Le "bleu" et le "roquefort" sont tous deux des fromages à pâte persillée, ce qui conduit souvent à les confondre à tort. Ils sont pourtant très différents, tant sur le plan gustatif que de la méthode de production. Laurent Dubois, Meilleur Ouvrier de France Fromager en 2000, nous en dit plus.
Roquefort VS bleu : plongée dans les différences
Reconnu comme le premier fromage à obtenir une AOC en 1925, le roquefort est un monument de la gastronomie française. Produit à partir de lait cru de brebis de Lacaune, il est élaboré selon une charte stricte dans plusieurs départements tels que l'Aveyron et l'Aude. Selon Laurent Dubois, "il se déguste de novembre à juin" et sa saveur équilibrée et ronde est adoucie par le lait de brebis, tout en mettant en avant un goût prononcé de moisissure.

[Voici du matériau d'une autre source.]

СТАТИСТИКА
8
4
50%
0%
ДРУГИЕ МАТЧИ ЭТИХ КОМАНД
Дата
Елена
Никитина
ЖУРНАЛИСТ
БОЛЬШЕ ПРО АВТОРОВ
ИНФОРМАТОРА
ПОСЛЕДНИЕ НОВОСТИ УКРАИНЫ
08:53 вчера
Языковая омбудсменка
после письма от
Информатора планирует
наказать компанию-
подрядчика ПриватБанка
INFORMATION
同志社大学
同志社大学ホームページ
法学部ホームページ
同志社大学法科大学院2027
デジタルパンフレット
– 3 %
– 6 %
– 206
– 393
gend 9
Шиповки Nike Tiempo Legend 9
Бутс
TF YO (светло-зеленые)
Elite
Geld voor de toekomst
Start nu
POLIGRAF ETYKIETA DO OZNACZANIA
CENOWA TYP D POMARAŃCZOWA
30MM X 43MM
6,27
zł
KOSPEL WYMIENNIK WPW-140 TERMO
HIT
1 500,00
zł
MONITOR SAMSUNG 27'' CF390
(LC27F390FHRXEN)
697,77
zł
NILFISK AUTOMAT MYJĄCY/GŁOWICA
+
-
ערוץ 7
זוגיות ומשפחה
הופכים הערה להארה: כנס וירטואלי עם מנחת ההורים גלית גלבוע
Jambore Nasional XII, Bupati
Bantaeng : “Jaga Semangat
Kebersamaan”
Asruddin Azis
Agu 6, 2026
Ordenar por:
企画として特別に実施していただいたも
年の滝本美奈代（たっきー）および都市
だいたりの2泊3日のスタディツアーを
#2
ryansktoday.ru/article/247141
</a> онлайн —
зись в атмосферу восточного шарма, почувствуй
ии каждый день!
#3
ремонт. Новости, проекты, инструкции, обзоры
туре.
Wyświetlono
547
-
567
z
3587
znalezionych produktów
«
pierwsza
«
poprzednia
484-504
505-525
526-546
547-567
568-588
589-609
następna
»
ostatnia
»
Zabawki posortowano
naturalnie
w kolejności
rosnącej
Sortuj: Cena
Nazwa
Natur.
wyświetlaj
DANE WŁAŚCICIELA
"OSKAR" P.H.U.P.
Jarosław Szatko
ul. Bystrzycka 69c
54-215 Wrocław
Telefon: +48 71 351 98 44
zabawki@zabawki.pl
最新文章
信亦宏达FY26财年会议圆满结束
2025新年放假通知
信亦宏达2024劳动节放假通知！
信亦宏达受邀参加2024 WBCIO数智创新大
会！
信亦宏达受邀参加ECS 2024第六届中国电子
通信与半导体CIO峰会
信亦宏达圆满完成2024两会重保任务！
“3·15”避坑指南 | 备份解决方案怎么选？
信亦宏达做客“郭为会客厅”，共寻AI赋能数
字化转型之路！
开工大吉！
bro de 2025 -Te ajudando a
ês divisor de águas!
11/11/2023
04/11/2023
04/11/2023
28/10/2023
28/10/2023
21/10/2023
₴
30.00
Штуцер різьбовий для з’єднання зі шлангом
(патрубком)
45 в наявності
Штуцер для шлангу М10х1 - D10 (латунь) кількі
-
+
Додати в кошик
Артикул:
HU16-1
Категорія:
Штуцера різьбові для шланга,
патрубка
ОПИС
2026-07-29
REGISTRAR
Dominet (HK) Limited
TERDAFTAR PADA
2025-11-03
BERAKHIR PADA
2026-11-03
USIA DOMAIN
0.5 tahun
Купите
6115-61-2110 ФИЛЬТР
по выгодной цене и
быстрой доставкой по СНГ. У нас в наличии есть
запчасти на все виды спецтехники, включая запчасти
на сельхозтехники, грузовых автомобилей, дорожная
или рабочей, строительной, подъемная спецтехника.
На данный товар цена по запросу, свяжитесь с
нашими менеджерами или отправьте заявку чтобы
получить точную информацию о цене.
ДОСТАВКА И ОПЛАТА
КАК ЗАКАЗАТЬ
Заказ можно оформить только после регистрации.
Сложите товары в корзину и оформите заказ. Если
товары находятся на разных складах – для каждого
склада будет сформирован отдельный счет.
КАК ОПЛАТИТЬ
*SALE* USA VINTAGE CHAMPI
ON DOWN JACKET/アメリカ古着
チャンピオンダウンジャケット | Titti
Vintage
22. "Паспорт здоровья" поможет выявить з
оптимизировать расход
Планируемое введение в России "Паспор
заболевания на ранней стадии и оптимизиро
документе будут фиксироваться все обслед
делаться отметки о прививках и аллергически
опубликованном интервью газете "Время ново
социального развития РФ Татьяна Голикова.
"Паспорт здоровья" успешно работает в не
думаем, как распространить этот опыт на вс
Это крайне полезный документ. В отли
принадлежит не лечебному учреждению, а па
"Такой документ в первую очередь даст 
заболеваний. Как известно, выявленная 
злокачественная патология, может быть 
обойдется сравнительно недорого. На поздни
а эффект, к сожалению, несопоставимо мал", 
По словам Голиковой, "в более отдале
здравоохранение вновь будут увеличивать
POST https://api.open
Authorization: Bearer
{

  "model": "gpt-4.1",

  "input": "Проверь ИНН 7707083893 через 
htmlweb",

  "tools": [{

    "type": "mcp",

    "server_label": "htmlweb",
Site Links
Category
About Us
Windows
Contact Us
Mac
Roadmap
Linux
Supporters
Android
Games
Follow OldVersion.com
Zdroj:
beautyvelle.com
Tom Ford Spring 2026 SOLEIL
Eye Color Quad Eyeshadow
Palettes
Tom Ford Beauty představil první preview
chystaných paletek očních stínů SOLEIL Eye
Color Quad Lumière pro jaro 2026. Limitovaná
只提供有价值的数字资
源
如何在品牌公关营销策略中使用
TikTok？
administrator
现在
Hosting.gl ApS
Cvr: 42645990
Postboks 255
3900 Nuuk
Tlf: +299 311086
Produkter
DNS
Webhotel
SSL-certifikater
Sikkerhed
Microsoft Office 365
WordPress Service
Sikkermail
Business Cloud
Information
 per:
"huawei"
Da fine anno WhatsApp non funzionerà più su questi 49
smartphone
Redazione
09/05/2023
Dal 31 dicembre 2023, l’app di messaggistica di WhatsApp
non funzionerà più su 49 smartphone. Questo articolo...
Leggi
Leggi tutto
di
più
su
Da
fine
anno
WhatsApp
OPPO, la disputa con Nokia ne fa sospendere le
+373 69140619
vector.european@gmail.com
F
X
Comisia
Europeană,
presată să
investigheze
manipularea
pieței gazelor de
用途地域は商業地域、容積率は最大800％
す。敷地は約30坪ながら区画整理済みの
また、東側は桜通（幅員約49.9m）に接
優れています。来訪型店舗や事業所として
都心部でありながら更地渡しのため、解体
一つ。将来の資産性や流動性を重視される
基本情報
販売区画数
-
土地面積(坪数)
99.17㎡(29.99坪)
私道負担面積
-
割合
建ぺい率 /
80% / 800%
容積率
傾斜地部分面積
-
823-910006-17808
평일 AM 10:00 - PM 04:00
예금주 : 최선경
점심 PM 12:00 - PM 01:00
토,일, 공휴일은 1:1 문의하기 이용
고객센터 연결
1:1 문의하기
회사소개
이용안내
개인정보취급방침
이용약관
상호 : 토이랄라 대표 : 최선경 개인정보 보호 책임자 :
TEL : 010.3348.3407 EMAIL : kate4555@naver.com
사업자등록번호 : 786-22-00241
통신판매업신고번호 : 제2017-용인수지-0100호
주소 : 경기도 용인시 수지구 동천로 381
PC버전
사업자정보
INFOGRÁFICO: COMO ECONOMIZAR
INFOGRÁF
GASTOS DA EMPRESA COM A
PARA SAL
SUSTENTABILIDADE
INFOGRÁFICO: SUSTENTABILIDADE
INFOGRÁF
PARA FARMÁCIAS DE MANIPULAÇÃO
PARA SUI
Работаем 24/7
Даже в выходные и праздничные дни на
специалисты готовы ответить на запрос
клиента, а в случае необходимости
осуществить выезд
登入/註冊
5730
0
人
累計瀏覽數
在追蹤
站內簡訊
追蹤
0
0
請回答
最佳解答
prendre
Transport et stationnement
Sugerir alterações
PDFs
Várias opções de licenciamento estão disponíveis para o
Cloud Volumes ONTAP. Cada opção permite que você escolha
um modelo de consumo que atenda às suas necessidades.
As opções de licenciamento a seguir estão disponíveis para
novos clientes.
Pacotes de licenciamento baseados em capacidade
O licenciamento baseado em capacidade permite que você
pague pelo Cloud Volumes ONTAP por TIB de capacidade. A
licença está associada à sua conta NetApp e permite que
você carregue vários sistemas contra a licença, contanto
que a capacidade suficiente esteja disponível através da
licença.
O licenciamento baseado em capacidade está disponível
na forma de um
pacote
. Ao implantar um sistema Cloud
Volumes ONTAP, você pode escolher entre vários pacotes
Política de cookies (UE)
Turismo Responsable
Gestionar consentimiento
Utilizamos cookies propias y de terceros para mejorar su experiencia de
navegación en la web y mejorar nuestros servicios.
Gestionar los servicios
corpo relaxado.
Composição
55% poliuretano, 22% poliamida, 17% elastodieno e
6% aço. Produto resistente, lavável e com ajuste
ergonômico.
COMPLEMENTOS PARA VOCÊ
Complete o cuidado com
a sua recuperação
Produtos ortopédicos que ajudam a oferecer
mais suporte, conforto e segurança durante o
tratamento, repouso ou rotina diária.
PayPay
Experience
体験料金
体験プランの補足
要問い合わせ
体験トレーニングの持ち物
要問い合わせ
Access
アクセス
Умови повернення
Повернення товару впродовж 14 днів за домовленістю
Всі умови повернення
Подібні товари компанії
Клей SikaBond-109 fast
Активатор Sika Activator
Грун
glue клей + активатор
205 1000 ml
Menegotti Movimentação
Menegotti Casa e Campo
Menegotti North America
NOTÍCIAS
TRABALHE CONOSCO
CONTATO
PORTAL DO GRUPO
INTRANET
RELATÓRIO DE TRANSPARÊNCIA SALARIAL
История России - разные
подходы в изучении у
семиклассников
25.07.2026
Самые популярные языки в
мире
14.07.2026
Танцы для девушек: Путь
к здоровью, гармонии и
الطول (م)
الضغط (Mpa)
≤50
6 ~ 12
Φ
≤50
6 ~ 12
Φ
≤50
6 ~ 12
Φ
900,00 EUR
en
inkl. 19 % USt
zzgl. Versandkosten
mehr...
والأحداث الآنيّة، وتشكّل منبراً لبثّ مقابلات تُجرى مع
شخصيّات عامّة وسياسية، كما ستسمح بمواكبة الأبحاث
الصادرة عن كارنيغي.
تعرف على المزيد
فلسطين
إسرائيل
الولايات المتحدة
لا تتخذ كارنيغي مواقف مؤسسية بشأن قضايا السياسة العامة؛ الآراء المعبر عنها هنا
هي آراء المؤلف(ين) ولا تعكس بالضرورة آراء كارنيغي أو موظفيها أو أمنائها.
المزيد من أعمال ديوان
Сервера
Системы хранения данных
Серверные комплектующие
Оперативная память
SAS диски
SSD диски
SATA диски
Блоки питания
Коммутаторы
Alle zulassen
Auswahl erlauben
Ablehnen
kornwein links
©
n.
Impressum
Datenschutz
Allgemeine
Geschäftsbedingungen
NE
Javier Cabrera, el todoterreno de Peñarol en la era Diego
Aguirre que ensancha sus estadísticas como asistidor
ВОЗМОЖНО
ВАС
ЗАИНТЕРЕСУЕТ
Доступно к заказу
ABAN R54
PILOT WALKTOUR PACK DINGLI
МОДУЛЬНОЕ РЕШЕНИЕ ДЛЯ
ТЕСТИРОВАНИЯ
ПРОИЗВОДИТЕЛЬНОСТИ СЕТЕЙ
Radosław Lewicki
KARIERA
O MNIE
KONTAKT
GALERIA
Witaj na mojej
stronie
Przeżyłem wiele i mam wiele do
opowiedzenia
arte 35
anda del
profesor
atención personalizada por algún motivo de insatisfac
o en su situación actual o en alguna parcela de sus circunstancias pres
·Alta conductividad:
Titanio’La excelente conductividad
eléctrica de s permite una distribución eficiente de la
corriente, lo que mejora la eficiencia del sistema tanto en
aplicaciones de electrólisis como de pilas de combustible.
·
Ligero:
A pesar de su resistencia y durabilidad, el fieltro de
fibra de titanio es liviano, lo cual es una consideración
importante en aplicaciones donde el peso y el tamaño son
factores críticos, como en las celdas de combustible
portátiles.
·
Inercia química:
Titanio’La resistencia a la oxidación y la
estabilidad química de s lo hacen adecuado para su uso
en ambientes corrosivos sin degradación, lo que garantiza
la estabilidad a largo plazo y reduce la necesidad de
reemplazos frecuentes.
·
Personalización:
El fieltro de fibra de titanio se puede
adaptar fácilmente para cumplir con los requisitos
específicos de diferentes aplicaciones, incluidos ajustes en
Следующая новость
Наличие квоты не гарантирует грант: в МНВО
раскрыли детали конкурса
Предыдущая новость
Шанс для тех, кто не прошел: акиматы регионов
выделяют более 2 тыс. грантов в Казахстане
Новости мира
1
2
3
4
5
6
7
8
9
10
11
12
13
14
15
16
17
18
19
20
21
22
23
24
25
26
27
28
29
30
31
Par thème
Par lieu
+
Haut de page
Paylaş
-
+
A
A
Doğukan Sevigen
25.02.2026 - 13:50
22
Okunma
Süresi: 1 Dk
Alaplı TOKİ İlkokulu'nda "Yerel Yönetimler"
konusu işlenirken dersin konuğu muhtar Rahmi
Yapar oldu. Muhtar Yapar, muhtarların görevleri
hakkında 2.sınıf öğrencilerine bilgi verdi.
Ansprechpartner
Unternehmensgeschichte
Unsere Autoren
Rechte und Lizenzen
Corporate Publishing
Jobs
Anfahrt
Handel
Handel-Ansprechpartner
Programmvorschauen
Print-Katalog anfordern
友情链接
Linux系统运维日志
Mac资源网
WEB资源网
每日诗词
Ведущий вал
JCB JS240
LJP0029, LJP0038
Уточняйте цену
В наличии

Focus sur le bleu : caractéristiques distinctes
En revanche, le bleu, comme le bleu d’Auvergne, est fabriqué à partir de lait de vache, ce qui lui confère une coloration plus jaunâtre. Sa texture est plus crémeuse et son goût variera davantage selon les affinages, note le MOF fromager. Contrairement au roquefort, le bleu est disponible tout au long de l'année, grâce à un approvisionnement en lait de vache plus important et à une production souvent industrielle. À l'inverse, le roquefort se distingue par un affinage toujours artisanal, ce qui en fait un fromage à part entière.
Cet article, initialement publié le 26 novembre 2018, a fait l'objet d'une mise à jour.